Visualizing Wartime China: A Case Study of the Journalist and Artist Shen Yiqian

Kuiyi Shen, University of California, San Diego

The early 1930s was an important period for Chinese art when urban artists began to experiment with different media forms and familiarize themselves with the prevailing practices of their international colleagues. At the same time, these efforts to master the techniques and functions of Western art media took place in the context of an increasingly tense Sino-Japanese relationship, leading many Chinese artists to apply their newfound sensibilities in support of the rising movement of resistance against Japan. By using different forms of artistic media at their disposal, their work highlighted the Chinese people's suffering and helped domestic and foreign audiences understand the dire conditions in far-flung parts of China. This paper examines the artist Shen Yiqian as a case study for how individual artists employed visual imagery as a powerful medium for inspiring patriotic support for the war. Shen, a graduate of the Shanghai Art Academy, was active in the 1930s and 1940s as an artist and journalist in many different fields, including ink painting, posters, cartoons, and photography. In response to Japan's aggression, he organized the Guonan xuanquantuan (National Crisis Propaganda Team) and the Zhandi xieshengdui (Battlefield Sketching Team), whose members traveled to the battlefronts in both Nationalist and Communist-controlled territories, visited Yanan, and organized exhibitions in Shanghai and other parts of China to raise national and international attention about wartime realities. Significantly, Shen's disappearance and apparent assassination in 1944 seems to indicate that such "art journalism" could be viewed as a potential threat to the government, reflecting the oftentimes tense relationship between artistic media and politics during times of war.

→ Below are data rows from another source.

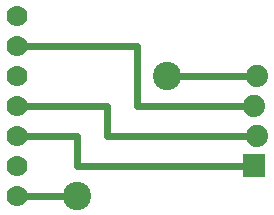
<source format=gbl>
G04 MADE WITH FRITZING*
G04 WWW.FRITZING.ORG*
G04 DOUBLE SIDED*
G04 HOLES PLATED*
G04 CONTOUR ON CENTER OF CONTOUR VECTOR*
%ASAXBY*%
%FSLAX23Y23*%
%MOIN*%
%OFA0B0*%
%SFA1.0B1.0*%
%ADD10C,0.094488*%
%ADD11C,0.074000*%
%ADD12C,0.070000*%
%ADD13C,0.024000*%
%ADD14R,0.001000X0.001000*%
%LNCOPPER0*%
G90*
G70*
G54D10*
X1599Y701D03*
G54D11*
X1889Y401D03*
X1899Y501D03*
X1889Y601D03*
X1899Y701D03*
G54D10*
X1299Y301D03*
G54D12*
X1099Y301D03*
X1099Y401D03*
X1099Y501D03*
X1099Y601D03*
X1099Y701D03*
X1099Y801D03*
X1099Y901D03*
G54D13*
X1272Y301D02*
X1130Y301D01*
D02*
X1299Y501D02*
X1299Y400D01*
D02*
X1299Y400D02*
X1858Y401D01*
D02*
X1130Y501D02*
X1299Y501D01*
D02*
X1400Y600D02*
X1400Y501D01*
D02*
X1400Y501D02*
X1868Y501D01*
D02*
X1130Y600D02*
X1400Y600D01*
D02*
X1499Y801D02*
X1499Y600D01*
D02*
X1499Y600D02*
X1858Y600D01*
D02*
X1130Y801D02*
X1499Y801D01*
D02*
X1626Y701D02*
X1868Y701D01*
G54D14*
X1852Y438D02*
X1925Y438D01*
X1852Y437D02*
X1925Y437D01*
X1852Y436D02*
X1925Y436D01*
X1852Y435D02*
X1925Y435D01*
X1852Y434D02*
X1925Y434D01*
X1852Y433D02*
X1925Y433D01*
X1852Y432D02*
X1925Y432D01*
X1852Y431D02*
X1925Y431D01*
X1852Y430D02*
X1925Y430D01*
X1852Y429D02*
X1925Y429D01*
X1852Y428D02*
X1925Y428D01*
X1852Y427D02*
X1925Y427D01*
X1852Y426D02*
X1925Y426D01*
X1852Y425D02*
X1925Y425D01*
X1852Y424D02*
X1925Y424D01*
X1852Y423D02*
X1925Y423D01*
X1852Y422D02*
X1925Y422D01*
X1852Y421D02*
X1883Y421D01*
X1894Y421D02*
X1925Y421D01*
X1852Y420D02*
X1880Y420D01*
X1897Y420D02*
X1925Y420D01*
X1852Y419D02*
X1878Y419D01*
X1899Y419D02*
X1925Y419D01*
X1852Y418D02*
X1876Y418D01*
X1900Y418D02*
X1925Y418D01*
X1852Y417D02*
X1875Y417D01*
X1902Y417D02*
X1925Y417D01*
X1852Y416D02*
X1874Y416D01*
X1903Y416D02*
X1925Y416D01*
X1852Y415D02*
X1873Y415D01*
X1904Y415D02*
X1925Y415D01*
X1852Y414D02*
X1872Y414D01*
X1905Y414D02*
X1925Y414D01*
X1852Y413D02*
X1871Y413D01*
X1905Y413D02*
X1925Y413D01*
X1852Y412D02*
X1871Y412D01*
X1906Y412D02*
X1925Y412D01*
X1852Y411D02*
X1870Y411D01*
X1906Y411D02*
X1925Y411D01*
X1852Y410D02*
X1870Y410D01*
X1907Y410D02*
X1925Y410D01*
X1852Y409D02*
X1869Y409D01*
X1907Y409D02*
X1925Y409D01*
X1852Y408D02*
X1869Y408D01*
X1908Y408D02*
X1925Y408D01*
X1852Y407D02*
X1869Y407D01*
X1908Y407D02*
X1925Y407D01*
X1852Y406D02*
X1868Y406D01*
X1908Y406D02*
X1925Y406D01*
X1852Y405D02*
X1868Y405D01*
X1909Y405D02*
X1925Y405D01*
X1852Y404D02*
X1868Y404D01*
X1909Y404D02*
X1925Y404D01*
X1852Y403D02*
X1868Y403D01*
X1909Y403D02*
X1925Y403D01*
X1852Y402D02*
X1868Y402D01*
X1909Y402D02*
X1925Y402D01*
X1852Y401D02*
X1868Y401D01*
X1909Y401D02*
X1925Y401D01*
X1852Y400D02*
X1868Y400D01*
X1909Y400D02*
X1925Y400D01*
X1852Y399D02*
X1868Y399D01*
X1909Y399D02*
X1925Y399D01*
X1852Y398D02*
X1868Y398D01*
X1908Y398D02*
X1925Y398D01*
X1852Y397D02*
X1869Y397D01*
X1908Y397D02*
X1925Y397D01*
X1852Y396D02*
X1869Y396D01*
X1908Y396D02*
X1925Y396D01*
X1852Y395D02*
X1869Y395D01*
X1908Y395D02*
X1925Y395D01*
X1852Y394D02*
X1869Y394D01*
X1907Y394D02*
X1925Y394D01*
X1852Y393D02*
X1870Y393D01*
X1907Y393D02*
X1925Y393D01*
X1852Y392D02*
X1871Y392D01*
X1906Y392D02*
X1925Y392D01*
X1852Y391D02*
X1871Y391D01*
X1906Y391D02*
X1925Y391D01*
X1852Y390D02*
X1872Y390D01*
X1905Y390D02*
X1925Y390D01*
X1852Y389D02*
X1873Y389D01*
X1904Y389D02*
X1925Y389D01*
X1852Y388D02*
X1873Y388D01*
X1903Y388D02*
X1925Y388D01*
X1852Y387D02*
X1875Y387D01*
X1902Y387D02*
X1925Y387D01*
X1852Y386D02*
X1876Y386D01*
X1901Y386D02*
X1925Y386D01*
X1852Y385D02*
X1877Y385D01*
X1900Y385D02*
X1925Y385D01*
X1852Y384D02*
X1879Y384D01*
X1898Y384D02*
X1925Y384D01*
X1852Y383D02*
X1881Y383D01*
X1895Y383D02*
X1925Y383D01*
X1852Y382D02*
X1886Y382D01*
X1891Y382D02*
X1925Y382D01*
X1852Y381D02*
X1925Y381D01*
X1852Y380D02*
X1925Y380D01*
X1852Y379D02*
X1925Y379D01*
X1852Y378D02*
X1925Y378D01*
X1852Y377D02*
X1925Y377D01*
X1852Y376D02*
X1925Y376D01*
X1852Y375D02*
X1925Y375D01*
X1852Y374D02*
X1925Y374D01*
X1852Y373D02*
X1925Y373D01*
X1852Y372D02*
X1925Y372D01*
X1852Y371D02*
X1925Y371D01*
X1852Y370D02*
X1925Y370D01*
X1852Y369D02*
X1925Y369D01*
X1852Y368D02*
X1925Y368D01*
X1852Y367D02*
X1925Y367D01*
X1852Y366D02*
X1925Y366D01*
X1852Y365D02*
X1925Y365D01*
D02*
G04 End of Copper0*
M02*
</source>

"Take Me Out to the War Game!" – Wartime and Postwar Children’s Propaganda in Japanese Kamishibai

Barak Kushner, Independent Scholar

During the Asia-Pacific War, 1931-1945, children and teenagers were seen as critical to victory because they represented a key engine of domestic support for Japan’s imperial project. My paper centers on unofficial youth culture that existed outside of the school system, which frequently pleased and annoyed the civilian government. I draw attention to a less easily quantifiable arena of propaganda that occurred on the playground and in the streets: kamishibai. These were cartoon panels drawn on large pieces of cardboard and shown to children as a performer narrated a story. Over the course of the conflict, kamishibai voluntary associations helped generate their own unique brand of wartime propaganda and served as mouthpieces for galvanizing Japan’s youth. In contrast to the opaque slogans that targeted the literate adult population, mobilizing younger generations involved adapting traditional stories to the new lexicon of war. My research analyzes the content of this youth entertainment-cum-propaganda, using slides to show how Japan’s war was repackaged and sold to younger audiences as a series of exciting tales featuring valiant heroes and dastardly enemies. Kamishibai did not disappear with Japan’s surrender in August 1945 and remained enormously popular. This continuity demonstrates how postwar Japan employed the same vehicles to renovate the country that had contributed to its ruin. US occupation forces helped reinvigorate the industry, albeit stripped of its wartime coloring, even as repatriates from elsewhere in Asia continued to perform kamishibai for a living and served as persistent reminders of its wartime past.